İpek Yolu, uygarlık serüveninin yoludur. Dinler, diller, hikâyeler, masallar, anlatılar, müzikler, danslar, serüvenler, gezginler, misyonerler, baharatların olduğu egzotik, mistik doğunun tüm değerleriyle dolu; ticaretin, pazarlamanın ve iletişimin en uzun karayoludur.
Nil Nehri kıyısındaki Mısır Firavunlarına mal götüren Suriyelilerin, Hatay’daki Asi Irmağı ile başlangıcını yaptığı; İran Erez, Aras, Rusya’da Don, Hindistan’da Ganj, Çin’de Sarı Nehir (Huangpu) arasındaki insanlık köprüsüdür İpek Yolu.
Suriye–İran arasındaki yolun bir bölümü de Zap üzerinden giderdi.
İpek Yolu’nun etkisi ve izleri hâlâ Hakkâri’de mevcuttur.
İnsanlığın sadece geçmişi değil, geleceğini de yürüyeceği yoldur bu nehirler yolu...
1980’li yıllarda ilk İpek Yolu belgeselini izlediğimde, Şanghay’da tarla teraslama işi yapan bir Çinli annenin sesiyle, Çukurca’da Biyadır’da garıs toplayan Kürt annenin dağa seslenen gırtlağından çıkan dağ avazının aynı ritme, aynı tınıya sahip oluşu beni hayrete düşürmüştü!
Yıllarca aklım, Şanghay–Şengar (Sincar) yakınlığının mesafesini ölçmekle meşguldü ki...
Can dostum Mustafa Erdoğan çözmüş bile olayı.
Devasa bir dans dünyası imparatoru olan sevgili Mustafa Erdoğan, Anadolu Ateşi’nin 25. sanat yılındaki devasa, 500 kişilik gösteriye hazırlanıyor ve adını “İpek Yolu” ile taçlandırmıştı.
Nazım’dan sonra Nil’den Sarı Nehir’e kadar olan mesafeyi Hakkâri–Zap mutfağında soslaması, Zap’ın motifleriyle süslemesi, gururun ötesinde...
Yani bir tek fetih için gidenlerin, ticaret için gidenlerin; Seyyah marka polo’ların şanından daha daha ötesindedir.
Baharat, zencefil, zerdeçal, ipek halı–kilimi geçiyoruz; insanlığın sanat yolunu dünyaya o öğretiyor.

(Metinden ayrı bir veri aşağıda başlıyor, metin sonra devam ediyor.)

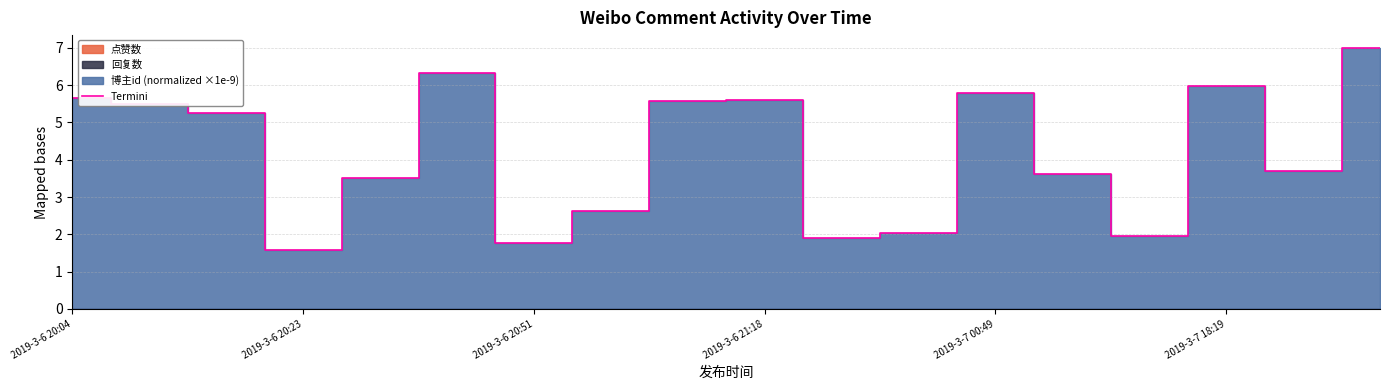

At which label does Termini first exceed 5?

2019-3-6 20:04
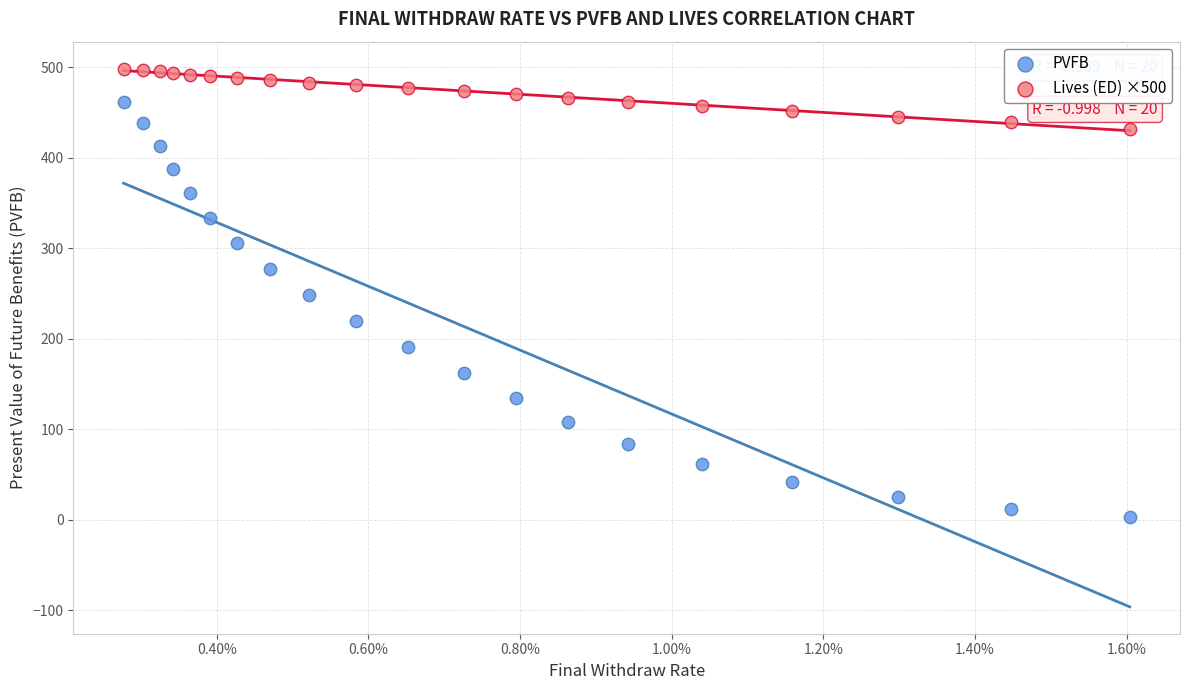

Which series contains the highest Y value?

Lives (ED) ×500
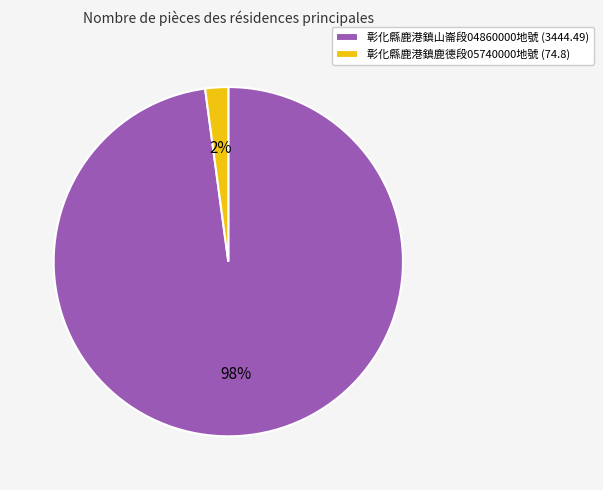

The 彰化縣鹿港鎮鹿德段05740000地號 (74.8) slice represents 12% of the pie. True or false?

False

O, yeni, sanat dolu, dans dolu, reqqas dolu, govend, dilan dolu bir İpek Yolu’nun mimarı: Hakkârili Mustafa Erdoğan.
Muminé reqqasının, govenda Reşo’nun, Şere, Dımdım, Baso, Hay Hay Memo ağıtının; köprüler ile, nehirler ile, dünya ile, evrensel duvarları aşarak akıp gittiğini, denizlere, okyanuslara ulaştıran Mustafa Erdoğan’a tabii ki bin takdir, bin teşekkür edeceğiz.
Doğu ile Batı arasında bu kadar devasa bir yolu sanat, folklor, dans ile evimize ulaştıran bu beyine tabii ki minnet duyacağız.
Tabii ki o büyük Bajer Serejini Dado annenin ellerinden öpeceğiz.
Ona ve hepimize öğretmenlik yapan Adil Erdoğan’a hürmetle eğileceğiz.